#### DATA RECORDS ####

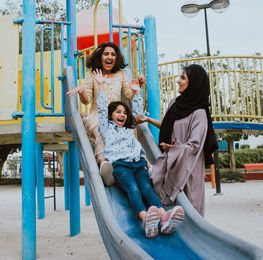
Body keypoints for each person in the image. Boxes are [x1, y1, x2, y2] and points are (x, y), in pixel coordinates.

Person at [94, 68, 184, 238]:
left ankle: (164, 217)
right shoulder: (106, 128)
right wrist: (100, 87)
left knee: (147, 189)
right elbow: (101, 110)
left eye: (124, 113)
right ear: (111, 115)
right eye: (117, 112)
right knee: (134, 190)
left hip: (139, 163)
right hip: (121, 166)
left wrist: (137, 92)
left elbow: (138, 112)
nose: (122, 115)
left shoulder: (129, 129)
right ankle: (145, 219)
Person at [138, 64, 218, 217]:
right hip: (170, 161)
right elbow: (168, 125)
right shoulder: (175, 103)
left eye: (183, 78)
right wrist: (148, 119)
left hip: (189, 166)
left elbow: (194, 146)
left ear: (193, 83)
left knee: (189, 208)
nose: (178, 81)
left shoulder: (199, 113)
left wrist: (175, 148)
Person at [67, 42, 145, 186]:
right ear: (100, 57)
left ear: (116, 58)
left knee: (131, 132)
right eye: (106, 54)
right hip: (97, 114)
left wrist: (138, 85)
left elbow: (129, 93)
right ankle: (104, 164)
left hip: (116, 116)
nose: (110, 57)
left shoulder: (120, 74)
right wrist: (82, 91)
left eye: (113, 55)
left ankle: (143, 164)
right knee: (101, 133)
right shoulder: (92, 74)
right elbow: (86, 100)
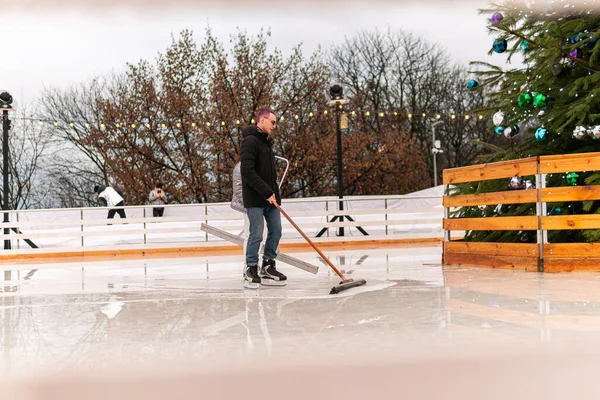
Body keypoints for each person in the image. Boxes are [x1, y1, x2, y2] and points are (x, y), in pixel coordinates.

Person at [240, 108, 287, 289]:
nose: (275, 126)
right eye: (273, 122)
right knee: (257, 233)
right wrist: (266, 192)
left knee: (276, 230)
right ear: (262, 121)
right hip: (256, 197)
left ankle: (268, 265)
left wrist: (275, 194)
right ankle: (251, 267)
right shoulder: (249, 142)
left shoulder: (267, 143)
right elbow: (247, 172)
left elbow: (269, 174)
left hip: (271, 198)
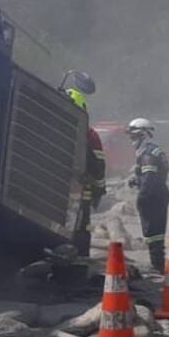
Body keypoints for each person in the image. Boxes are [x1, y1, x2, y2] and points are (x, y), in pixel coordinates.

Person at [66, 87, 106, 257]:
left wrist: (97, 188)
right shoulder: (88, 135)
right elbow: (99, 167)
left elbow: (98, 168)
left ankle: (78, 263)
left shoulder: (88, 135)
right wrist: (98, 189)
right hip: (76, 194)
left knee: (77, 230)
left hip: (74, 194)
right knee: (78, 231)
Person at [125, 117, 169, 272]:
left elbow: (150, 178)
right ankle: (158, 262)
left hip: (152, 195)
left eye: (134, 136)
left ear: (143, 135)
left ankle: (157, 264)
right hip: (158, 193)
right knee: (156, 231)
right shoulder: (152, 150)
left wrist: (142, 197)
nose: (132, 140)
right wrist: (136, 180)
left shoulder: (148, 153)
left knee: (153, 231)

####

● BRIEF:
Any picture found in the records stays out, while everything else is copied exactly.

● TASK SOLUTION:
Body keypoints for each person in the image. Boxes are [x1, y1, x2, y2] and points are (x, y), in pixel coordinates.

Person at [94, 68, 184, 238]:
left ankle: (164, 217)
right shoulder: (106, 128)
right wrist: (100, 87)
left knee: (147, 189)
right elbow: (101, 110)
left eye: (124, 113)
right ear: (111, 115)
right eye: (117, 112)
right knee: (134, 190)
left hip: (139, 163)
right hip: (121, 166)
left wrist: (137, 92)
left elbow: (138, 112)
nose: (122, 115)
left shoulder: (129, 129)
right ankle: (145, 219)
Person at [138, 64, 218, 217]:
right hip: (170, 161)
right elbow: (168, 125)
right shoulder: (175, 103)
left eye: (183, 78)
right wrist: (148, 119)
left hip: (189, 166)
left elbow: (194, 146)
left ear: (193, 83)
left knee: (189, 208)
nose: (178, 81)
left shoulder: (199, 113)
left wrist: (175, 148)
Person at [67, 42, 145, 186]:
right ear: (100, 57)
left ear: (116, 58)
left knee: (131, 132)
right eye: (106, 54)
right hip: (97, 114)
left wrist: (138, 85)
left elbow: (129, 93)
right ankle: (104, 164)
left hip: (116, 116)
nose: (110, 57)
left shoulder: (120, 74)
right wrist: (82, 91)
left eye: (113, 55)
left ankle: (143, 164)
right knee: (101, 133)
right shoulder: (92, 74)
right elbow: (86, 100)
Body keypoints for each person in the image. Boxes are [x1, y1, x2, y2] and points are (x, y), in pixel coordinates.

Person at [240, 108, 287, 289]:
nose: (275, 126)
right eye: (273, 122)
right knee: (257, 233)
right wrist: (266, 192)
left knee: (276, 230)
right ear: (262, 121)
right hip: (256, 197)
left ankle: (268, 265)
left wrist: (275, 194)
right ankle: (251, 267)
right shoulder: (249, 142)
left shoulder: (267, 143)
right elbow: (247, 172)
left elbow: (269, 174)
left hip: (271, 198)
Body keypoints for each person in the image. Boxes are [x1, y1, x2, y2] and points are (x, y), in pixel coordinates.

Person at [66, 87, 106, 257]:
left wrist: (97, 188)
right shoulder: (88, 135)
right elbow: (99, 167)
left elbow: (98, 168)
left ankle: (78, 263)
left shoulder: (88, 135)
right wrist: (98, 189)
right hip: (76, 194)
left knee: (77, 230)
left hip: (74, 194)
right knee: (78, 231)
Person at [125, 117, 169, 272]:
left elbow: (150, 178)
right ankle: (158, 262)
left hip: (152, 195)
left eye: (134, 136)
left ear: (143, 135)
left ankle: (157, 264)
right hip: (158, 193)
right knee: (156, 231)
right shoulder: (152, 150)
left wrist: (142, 197)
nose: (132, 140)
right wrist: (136, 180)
left shoulder: (148, 153)
left knee: (153, 231)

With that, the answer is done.